Pose landmark coordinates

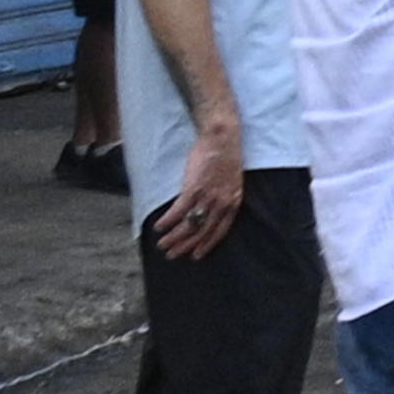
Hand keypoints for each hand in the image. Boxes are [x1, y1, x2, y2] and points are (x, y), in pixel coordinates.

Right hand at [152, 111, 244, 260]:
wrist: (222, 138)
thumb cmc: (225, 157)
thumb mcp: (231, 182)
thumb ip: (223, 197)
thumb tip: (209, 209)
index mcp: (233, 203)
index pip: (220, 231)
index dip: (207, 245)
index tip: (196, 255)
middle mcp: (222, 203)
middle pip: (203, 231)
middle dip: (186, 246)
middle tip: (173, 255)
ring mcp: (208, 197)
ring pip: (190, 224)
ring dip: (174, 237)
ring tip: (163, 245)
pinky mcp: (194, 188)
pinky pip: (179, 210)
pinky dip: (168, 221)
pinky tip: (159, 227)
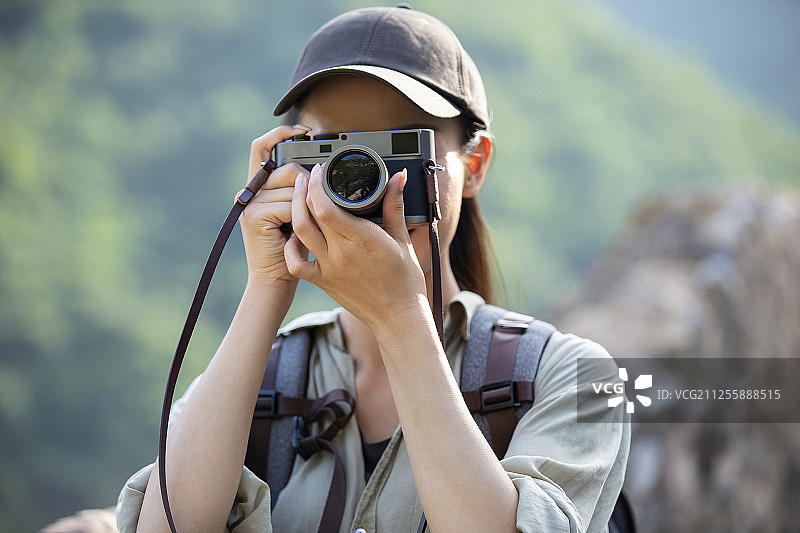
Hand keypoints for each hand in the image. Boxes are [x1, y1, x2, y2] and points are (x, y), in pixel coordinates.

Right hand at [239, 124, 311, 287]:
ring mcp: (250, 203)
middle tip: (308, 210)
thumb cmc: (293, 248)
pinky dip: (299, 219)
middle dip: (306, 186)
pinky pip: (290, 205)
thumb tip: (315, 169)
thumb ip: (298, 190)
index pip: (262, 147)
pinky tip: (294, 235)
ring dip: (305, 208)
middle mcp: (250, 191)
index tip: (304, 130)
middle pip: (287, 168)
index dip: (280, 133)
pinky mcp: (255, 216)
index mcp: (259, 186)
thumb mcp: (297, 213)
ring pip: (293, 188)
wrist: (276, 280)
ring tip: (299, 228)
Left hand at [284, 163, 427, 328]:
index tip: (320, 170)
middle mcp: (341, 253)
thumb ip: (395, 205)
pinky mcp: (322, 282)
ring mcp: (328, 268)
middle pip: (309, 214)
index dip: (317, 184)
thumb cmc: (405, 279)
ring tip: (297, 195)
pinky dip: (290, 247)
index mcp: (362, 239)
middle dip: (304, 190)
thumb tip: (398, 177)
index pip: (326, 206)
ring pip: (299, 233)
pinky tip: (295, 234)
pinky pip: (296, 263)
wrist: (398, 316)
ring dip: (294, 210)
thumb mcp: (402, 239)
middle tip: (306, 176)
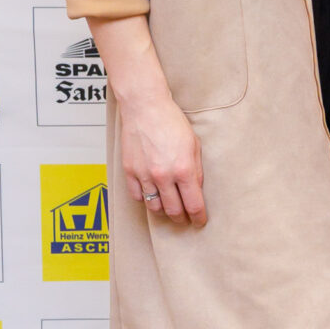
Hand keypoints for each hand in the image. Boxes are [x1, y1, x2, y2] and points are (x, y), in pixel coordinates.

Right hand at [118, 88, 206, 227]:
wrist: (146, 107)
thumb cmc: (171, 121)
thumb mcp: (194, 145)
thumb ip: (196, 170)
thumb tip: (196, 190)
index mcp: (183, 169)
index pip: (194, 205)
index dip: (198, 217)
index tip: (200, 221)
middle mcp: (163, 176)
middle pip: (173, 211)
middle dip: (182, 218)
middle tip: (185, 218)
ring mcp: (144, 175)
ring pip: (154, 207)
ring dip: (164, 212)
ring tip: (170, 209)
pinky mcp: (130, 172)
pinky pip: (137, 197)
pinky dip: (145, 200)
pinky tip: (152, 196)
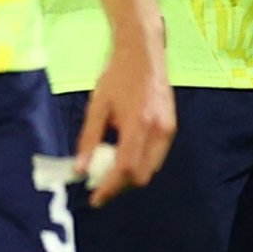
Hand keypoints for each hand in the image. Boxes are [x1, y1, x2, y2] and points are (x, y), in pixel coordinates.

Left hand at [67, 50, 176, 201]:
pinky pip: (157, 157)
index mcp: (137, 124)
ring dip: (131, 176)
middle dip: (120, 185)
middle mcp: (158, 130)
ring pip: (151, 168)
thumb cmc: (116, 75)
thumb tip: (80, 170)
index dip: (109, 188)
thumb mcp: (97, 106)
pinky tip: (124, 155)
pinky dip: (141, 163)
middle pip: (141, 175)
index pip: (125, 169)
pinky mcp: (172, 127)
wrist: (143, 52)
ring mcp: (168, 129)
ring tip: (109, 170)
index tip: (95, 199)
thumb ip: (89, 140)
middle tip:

AIM OF THE TASK: Pictures are to be omitted; otherwise, write out the data exactly as it appears.

YOUR SOLUTION:
Hand keypoints for each hand in the image. Boxes are [x1, y1, x2, y2] and points are (x, y), in pixel coordinates.

Right hand at [152, 111, 244, 260]:
wrist: (222, 138)
thumb cmc: (225, 157)
thumb mcp: (231, 182)
thumb ip: (223, 197)
thumb tip: (209, 209)
index mcp: (233, 203)
index pip: (220, 231)
index dip: (207, 245)
index tip: (196, 255)
middle mcp: (222, 203)
middle pip: (203, 231)
middle dip: (186, 246)
middle tip: (173, 255)
ring mcp: (208, 197)
ring pip: (190, 224)
ring dip: (174, 237)
ring tip: (163, 245)
pinky mcp: (194, 188)
pinky pip: (179, 210)
pinky dip: (168, 221)
pinky tip: (159, 227)
Hand keypoints for each hand in the image. Boxes are [x1, y1, x2, y2] and points are (x, y), in pixel coordinates.

Right hand at [239, 124, 311, 287]:
ring mcp: (250, 203)
middle tip: (308, 210)
thumb cmc: (293, 248)
pinky dip: (299, 219)
middle dip: (306, 186)
pinky pip: (290, 205)
thumb tip: (315, 169)
thumb ip: (298, 190)
index pip: (262, 147)
pinky tip: (294, 235)
ring dip: (305, 208)
middle mcp: (250, 191)
index tip: (304, 130)
middle pip: (287, 168)
index dip: (280, 133)
pinky mcp: (255, 216)
index mcp: (259, 186)
thumb mcp: (297, 213)
ring pip: (293, 188)
wrist: (276, 280)
ring tip: (299, 228)
Left hand at [284, 163, 427, 328]:
index tip: (320, 170)
middle mcp: (341, 253)
thumb ip: (395, 205)
pinky mcp: (322, 282)
ring mcp: (328, 268)
middle pip: (309, 214)
index dip: (317, 184)
thumb cmc: (405, 279)
ring tip: (297, 195)
pinky dip: (290, 247)
index mcp: (362, 239)
middle dip: (304, 190)
thumb tip: (398, 177)
index pip: (326, 206)
ring pip: (299, 233)
pinky tip: (295, 234)
pinky pip: (296, 263)
wrist: (398, 316)
ring dip: (294, 210)
thumb mcp: (402, 239)
middle tip: (306, 176)
Hand keypoints for each hand in the image. Boxes are [x1, y1, x2, y2] and points are (x, y), in pixel coordinates.

Right hand at [118, 88, 206, 227]:
wrist: (146, 107)
thumb cmc: (171, 121)
thumb mcp: (194, 145)
thumb ip: (196, 170)
thumb tip: (196, 190)
index mcp: (183, 169)
index pip: (194, 205)
index dip: (198, 217)
index tip: (200, 221)
middle mcp: (163, 176)
middle pip: (173, 211)
middle dip: (182, 218)
middle tip: (185, 218)
ring mcp: (144, 175)
ring pip: (154, 207)
ring dip: (164, 212)
ring tip: (170, 209)
pinky mcp: (130, 172)
pinky pip: (137, 197)
pinky dip: (145, 200)
pinky tip: (152, 196)
Hand keypoints for each hand in the image. Boxes are [x1, y1, x2, y2] and points are (x, y), in pixel coordinates.

Left hand at [67, 50, 176, 201]:
pinky pip: (157, 157)
index mcp: (137, 124)
ring dip: (131, 176)
middle dip: (120, 185)
middle mcp: (158, 130)
ring pip: (151, 168)
thumb cmc: (116, 75)
thumb tip: (80, 170)
index dip: (109, 188)
thumb mcp: (97, 106)
pinky tip: (124, 155)
pinky dip: (141, 163)
middle pip: (141, 175)
index pip: (125, 169)
pinky mcp: (172, 127)
wrist: (143, 52)
ring mcp: (168, 129)
ring tip: (109, 170)
index tip: (95, 199)
thumb ip: (89, 140)
middle tip:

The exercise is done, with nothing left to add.